Chapter 3.2 Quantum Kernel Machines

This content of this section corresponds to the Chapter 3.2 of our paper. Please refer to the original paper for more details.

Motivations for quantum kernel machines

To effectively introduce quantum kernel machines, it is essential to recognize the limitations of classical kernel machines. As discussed before, classical kernel machines rely on manually tailored feature mappings, such as polynomials or radial basis functions. However, these mappings may fail to capture the complex patterns behind the dataset. Quantum kernel machines emerge as a promising alternative, as they perform feature mapping using quantum circuits, enabling them to explore exponentially larger feature spaces that are otherwise infeasible for classical computation.

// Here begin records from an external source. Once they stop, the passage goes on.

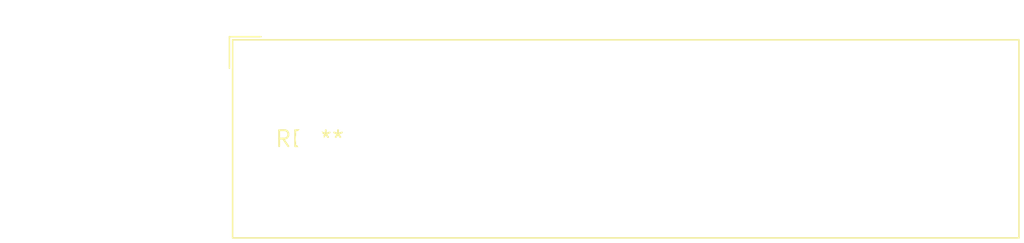
<source format=kicad_pcb>
(kicad_pcb (version 20240108) (generator pcbnew)

  (general
    (thickness 1.6)
  )

  (paper "A4")
  (layers
    (0 "F.Cu" signal)
    (31 "B.Cu" signal)
    (32 "B.Adhes" user "B.Adhesive")
    (33 "F.Adhes" user "F.Adhesive")
    (34 "B.Paste" user)
    (35 "F.Paste" user)
    (36 "B.SilkS" user "B.Silkscreen")
    (37 "F.SilkS" user "F.Silkscreen")
    (38 "B.Mask" user)
    (39 "F.Mask" user)
    (40 "Dwgs.User" user "User.Drawings")
    (41 "Cmts.User" user "User.Comments")
    (42 "Eco1.User" user "User.Eco1")
    (43 "Eco2.User" user "User.Eco2")
    (44 "Edge.Cuts" user)
    (45 "Margin" user)
    (46 "B.CrtYd" user "B.Courtyard")
    (47 "F.CrtYd" user "F.Courtyard")
    (48 "B.Fab" user)
    (49 "F.Fab" user)
    (50 "User.1" user)
    (51 "User.2" user)
    (52 "User.3" user)
    (53 "User.4" user)
    (54 "User.5" user)
    (55 "User.6" user)
    (56 "User.7" user)
    (57 "User.8" user)
    (58 "User.9" user)
  )

  (setup
    (pad_to_mask_clearance 0)
    (pcbplotparams
      (layerselection 0x00010fc_ffffffff)
      (plot_on_all_layers_selection 0x0000000_00000000)
      (disableapertmacros false)
      (usegerberextensions false)
      (usegerberattributes false)
      (usegerberadvancedattributes false)
      (creategerberjobfile false)
      (dashed_line_dash_ratio 12.000000)
      (dashed_line_gap_ratio 3.000000)
      (svgprecision 4)
      (plotframeref false)
      (viasonmask false)
      (mode 1)
      (useauxorigin false)
      (hpglpennumber 1)
      (hpglpenspeed 20)
      (hpglpendiameter 15.000000)
      (dxfpolygonmode false)
      (dxfimperialunits false)
      (dxfusepcbnewfont false)
      (psnegative false)
      (psa4output false)
      (plotreference false)
      (plotvalue false)
      (plotinvisibletext false)
      (sketchpadsonfab false)
      (subtractmaskfromsilk false)
      (outputformat 1)
      (mirror false)
      (drillshape 1)
      (scaleselection 1)
      (outputdirectory "")
    )
  )

  (net 0 "")

  (footprint "TerminalBlock_Dinkle_DT-55-B01X-06_P10.00mm" (layer "F.Cu") (at 0 0))

)

</source>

Another crucial characteristic of quantum kernels is that they can be effectively implemented on noisy intermediate-scale quantum (NISQ) devices, making them a practical tool for exploring the utility of near-term quantum technologies.

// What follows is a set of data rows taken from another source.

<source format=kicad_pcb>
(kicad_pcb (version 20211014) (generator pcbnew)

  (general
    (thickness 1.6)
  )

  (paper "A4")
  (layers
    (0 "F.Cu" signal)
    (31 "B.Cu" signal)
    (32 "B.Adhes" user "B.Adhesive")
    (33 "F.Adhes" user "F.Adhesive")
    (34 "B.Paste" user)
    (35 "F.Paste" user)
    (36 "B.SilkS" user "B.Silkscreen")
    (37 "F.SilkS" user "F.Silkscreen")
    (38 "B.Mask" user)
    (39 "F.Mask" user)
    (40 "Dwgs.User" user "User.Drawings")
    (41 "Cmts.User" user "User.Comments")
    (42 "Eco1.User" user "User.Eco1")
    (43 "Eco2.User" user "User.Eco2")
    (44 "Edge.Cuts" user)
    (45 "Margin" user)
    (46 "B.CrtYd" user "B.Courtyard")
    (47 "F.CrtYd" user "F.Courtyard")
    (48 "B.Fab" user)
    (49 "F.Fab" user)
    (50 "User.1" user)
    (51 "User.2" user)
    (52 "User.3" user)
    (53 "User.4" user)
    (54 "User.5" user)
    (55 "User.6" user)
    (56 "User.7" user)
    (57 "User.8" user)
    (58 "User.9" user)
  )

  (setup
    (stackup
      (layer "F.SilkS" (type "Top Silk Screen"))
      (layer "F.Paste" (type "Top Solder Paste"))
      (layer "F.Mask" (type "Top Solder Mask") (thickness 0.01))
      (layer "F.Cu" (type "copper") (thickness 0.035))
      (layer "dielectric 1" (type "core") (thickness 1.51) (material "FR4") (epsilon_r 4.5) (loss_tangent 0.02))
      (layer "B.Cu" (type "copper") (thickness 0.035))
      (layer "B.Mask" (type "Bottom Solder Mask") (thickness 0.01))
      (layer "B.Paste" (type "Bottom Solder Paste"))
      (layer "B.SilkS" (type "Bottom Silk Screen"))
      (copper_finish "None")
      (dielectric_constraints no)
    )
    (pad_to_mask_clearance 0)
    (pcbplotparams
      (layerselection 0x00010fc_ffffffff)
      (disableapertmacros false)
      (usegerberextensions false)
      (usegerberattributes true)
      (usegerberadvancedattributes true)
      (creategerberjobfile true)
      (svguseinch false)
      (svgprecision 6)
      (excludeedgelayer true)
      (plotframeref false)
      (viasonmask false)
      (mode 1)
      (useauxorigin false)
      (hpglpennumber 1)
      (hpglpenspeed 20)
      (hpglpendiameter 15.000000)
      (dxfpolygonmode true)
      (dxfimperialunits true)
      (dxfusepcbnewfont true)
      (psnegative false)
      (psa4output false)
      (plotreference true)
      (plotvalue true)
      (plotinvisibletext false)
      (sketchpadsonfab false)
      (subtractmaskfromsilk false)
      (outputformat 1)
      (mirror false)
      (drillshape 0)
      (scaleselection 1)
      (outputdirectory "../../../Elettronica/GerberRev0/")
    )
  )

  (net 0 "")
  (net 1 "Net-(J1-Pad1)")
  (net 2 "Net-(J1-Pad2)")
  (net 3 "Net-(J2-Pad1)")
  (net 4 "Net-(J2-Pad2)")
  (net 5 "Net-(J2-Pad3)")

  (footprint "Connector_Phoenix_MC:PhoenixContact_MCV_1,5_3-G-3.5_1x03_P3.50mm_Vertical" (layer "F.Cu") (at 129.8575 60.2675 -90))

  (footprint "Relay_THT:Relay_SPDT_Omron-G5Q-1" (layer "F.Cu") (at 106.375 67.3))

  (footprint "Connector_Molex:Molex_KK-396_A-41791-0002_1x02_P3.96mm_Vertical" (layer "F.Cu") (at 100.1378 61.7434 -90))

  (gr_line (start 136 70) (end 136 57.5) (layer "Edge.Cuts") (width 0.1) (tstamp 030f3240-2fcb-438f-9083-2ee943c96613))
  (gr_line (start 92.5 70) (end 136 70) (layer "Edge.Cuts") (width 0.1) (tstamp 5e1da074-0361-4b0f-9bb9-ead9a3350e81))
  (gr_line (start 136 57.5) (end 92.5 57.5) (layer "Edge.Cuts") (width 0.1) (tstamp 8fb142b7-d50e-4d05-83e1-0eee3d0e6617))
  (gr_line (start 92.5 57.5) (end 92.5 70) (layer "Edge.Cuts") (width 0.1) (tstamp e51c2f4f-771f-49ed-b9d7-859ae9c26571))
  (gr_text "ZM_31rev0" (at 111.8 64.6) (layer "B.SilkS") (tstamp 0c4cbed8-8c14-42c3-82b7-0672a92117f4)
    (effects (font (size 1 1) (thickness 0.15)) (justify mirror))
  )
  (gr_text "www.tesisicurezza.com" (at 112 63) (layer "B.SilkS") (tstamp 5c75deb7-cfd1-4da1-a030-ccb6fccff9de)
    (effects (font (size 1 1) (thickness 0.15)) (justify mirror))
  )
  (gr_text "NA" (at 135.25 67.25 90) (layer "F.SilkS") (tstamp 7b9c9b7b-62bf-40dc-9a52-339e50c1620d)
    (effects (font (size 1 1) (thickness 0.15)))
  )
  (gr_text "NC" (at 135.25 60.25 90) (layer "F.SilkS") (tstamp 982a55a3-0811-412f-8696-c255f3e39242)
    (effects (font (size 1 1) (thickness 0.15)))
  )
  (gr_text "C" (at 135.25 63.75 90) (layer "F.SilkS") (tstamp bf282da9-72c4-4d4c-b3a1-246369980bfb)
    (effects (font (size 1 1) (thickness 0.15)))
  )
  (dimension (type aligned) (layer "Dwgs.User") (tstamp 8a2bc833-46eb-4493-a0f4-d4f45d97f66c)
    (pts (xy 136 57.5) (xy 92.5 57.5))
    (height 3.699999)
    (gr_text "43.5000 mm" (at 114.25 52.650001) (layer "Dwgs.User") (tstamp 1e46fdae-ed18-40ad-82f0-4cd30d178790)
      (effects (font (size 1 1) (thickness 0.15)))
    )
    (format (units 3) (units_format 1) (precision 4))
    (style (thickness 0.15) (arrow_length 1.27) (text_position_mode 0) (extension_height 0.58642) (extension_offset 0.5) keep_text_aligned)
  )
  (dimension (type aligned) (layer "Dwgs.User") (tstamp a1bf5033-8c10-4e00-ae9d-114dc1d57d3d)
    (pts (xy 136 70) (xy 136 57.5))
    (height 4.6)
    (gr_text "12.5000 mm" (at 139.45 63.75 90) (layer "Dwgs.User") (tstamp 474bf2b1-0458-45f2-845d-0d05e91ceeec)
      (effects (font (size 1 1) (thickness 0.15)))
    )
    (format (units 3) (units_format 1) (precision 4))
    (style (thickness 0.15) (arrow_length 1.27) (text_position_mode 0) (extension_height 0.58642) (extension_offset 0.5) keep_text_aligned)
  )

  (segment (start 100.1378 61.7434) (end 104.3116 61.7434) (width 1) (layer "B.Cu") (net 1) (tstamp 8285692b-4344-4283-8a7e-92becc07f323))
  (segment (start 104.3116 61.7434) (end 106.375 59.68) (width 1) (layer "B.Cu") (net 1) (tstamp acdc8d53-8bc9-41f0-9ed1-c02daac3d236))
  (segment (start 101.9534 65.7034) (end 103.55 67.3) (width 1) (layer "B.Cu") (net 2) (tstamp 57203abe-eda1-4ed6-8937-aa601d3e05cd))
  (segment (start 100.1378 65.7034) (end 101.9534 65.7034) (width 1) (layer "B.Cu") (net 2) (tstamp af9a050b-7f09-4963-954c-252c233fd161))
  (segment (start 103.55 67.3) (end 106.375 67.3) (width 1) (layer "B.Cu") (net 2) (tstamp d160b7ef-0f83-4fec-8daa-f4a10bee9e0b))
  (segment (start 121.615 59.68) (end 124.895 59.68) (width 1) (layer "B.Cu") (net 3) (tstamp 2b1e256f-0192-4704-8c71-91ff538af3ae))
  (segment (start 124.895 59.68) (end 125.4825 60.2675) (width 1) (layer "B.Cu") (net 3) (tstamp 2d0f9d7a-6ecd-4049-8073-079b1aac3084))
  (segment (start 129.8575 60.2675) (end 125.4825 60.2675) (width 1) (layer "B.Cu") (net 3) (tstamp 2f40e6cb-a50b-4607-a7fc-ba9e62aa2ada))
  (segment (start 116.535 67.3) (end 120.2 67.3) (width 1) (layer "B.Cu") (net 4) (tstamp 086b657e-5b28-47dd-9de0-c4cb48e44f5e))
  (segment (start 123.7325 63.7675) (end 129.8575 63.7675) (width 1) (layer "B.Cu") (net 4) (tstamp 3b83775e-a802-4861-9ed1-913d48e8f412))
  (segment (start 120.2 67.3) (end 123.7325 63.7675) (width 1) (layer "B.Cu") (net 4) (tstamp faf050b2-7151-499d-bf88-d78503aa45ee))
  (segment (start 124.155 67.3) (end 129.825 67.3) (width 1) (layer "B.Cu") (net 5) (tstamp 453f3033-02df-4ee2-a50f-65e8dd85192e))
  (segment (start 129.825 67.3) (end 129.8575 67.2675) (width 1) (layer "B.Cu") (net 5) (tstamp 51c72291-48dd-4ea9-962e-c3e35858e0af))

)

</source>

Quantum feature maps and quantum kernel machines

The key difference between quantum kernel machines and classical kernel machines lies in how the feature mapping is performed. In the quantum context, a feature map refers to the injective encoding of classical data $\bm{x} \in \mathbb{R}^d$ into a quantum state $\ket{\bm{\phi}(\bm{x})}=U(\bm{x})\ket{\phi}$ on an $N$-qubit quantum register, where $U(\bm{x})$ refers to the physical operation or quantum circuit that depends on the data $\bm{x}$. This feature map is implemented on a quantum computer and produces quantum states, which are referred to as quantum feature maps.

Definition. Given an $N$-qubit quantum system initialized in state $\ket{\psi}$, let $\bm{x}\in \mathcal{X} \subset \mathbb{R}^d$ be classical data. The quantum feature map is defined as the mapping

$$ \phi:\mathcal{X} \to \mathcal{F},$$

$$\phi(\bm{x}) = \ket{\bm{\phi}(\bm{x})}\bra{\bm{\phi}(\bm{x})} = \rho(\bm{x}),$$

where $\mathcal{F}$ is the space of complex-valued $2^N \times 2^N$ matrices equipped with the Hilbert-Schmidt inner product $\braket{\rho, \sigma} = \text{Tr}(\rho \sigma)$ for $\rho, \sigma \in \mathcal{F}$. In addition, the state $\ket{\bm{\phi}(\bm{x})}$ can be implemented by applying a data-encoding quantum circuit $U(\bm{x})$ on an initial state $\ket{\psi}$.

Recall that one way of constructing kernels is adopting the inner product of the defined feature mappings. Using the Hilbert-Schmidt inner product, the quantum kernel is defined as follows.

Definition. Let $\phi$ be a quantum feature map over the domain $\mathcal{X}$. The quantum kernel is the inner product between two quantum feature maps $\rho(\bm{x}), \rho(\bm{x}’)$ for data points $\bm{x}, \bm{x}’ \in \mathcal{X}$,

$$k_Q: \mathcal{X} \times \mathcal{X} \to \mathbb{R},$$

$$k_Q(\bm{x}, \bm{x}’) = \text{Tr}(\rho(\bm{x}) \rho(\bm{x}’)) = \left|\braket{\bm{\phi}(\bm{x})|\bm{\phi}(\bm{x}’)}\right|^2.$$

The inner product between quantum states can be efficiently estimated on quantum computers using techniques such as Loschmidt echo test [@kusumoto2021experimental] and SWAP test [@blank2020quantum]. Both methods correspond to distinct quantum circuit architectures, as illustrated in Figure 3.3.

One key merit of quantum kernels is that their derivation does not require the explicit representation of the quantum feature maps. Instead, it relies only on the construction of the associated quantum circuits. This aligns with the essence of kernel methods: while feature mappings can be computationally complex, the kernel function itself must remain efficient to evaluate.

Below, we outline the core steps for constructing a quantum kernel:

Quantum feature map construction: Design a data-dependent quantum circuit $U(\bm{x})$ to encode classical input data $\bm{x}$ into the amplitudes or parameters of a quantum state $\ket{\bm{\phi}(\bm{x})}=U(\bm{x})\ket{\bm{\psi}}$ where the initial state $\ket{\bm{\psi}}$ is typically $\ket{0}^{\otimes N}$.
Kernel evaluation: The quantum kernel is typically defined as the inner product of quantum states corresponding to two data points. Mathematically, this can be expressed as $k_Q(\bm{x},\bm{x}’)= \left| \braket{\bm{\phi}(\bm{x})|\bm{\phi}(\bm{x}’)}\right|^2$.
Post-processing: After executing the quantum circuit for different input pairs, measure the output and calculate the kernel matrix. This matrix will then be used in machine learning models, such as SVM.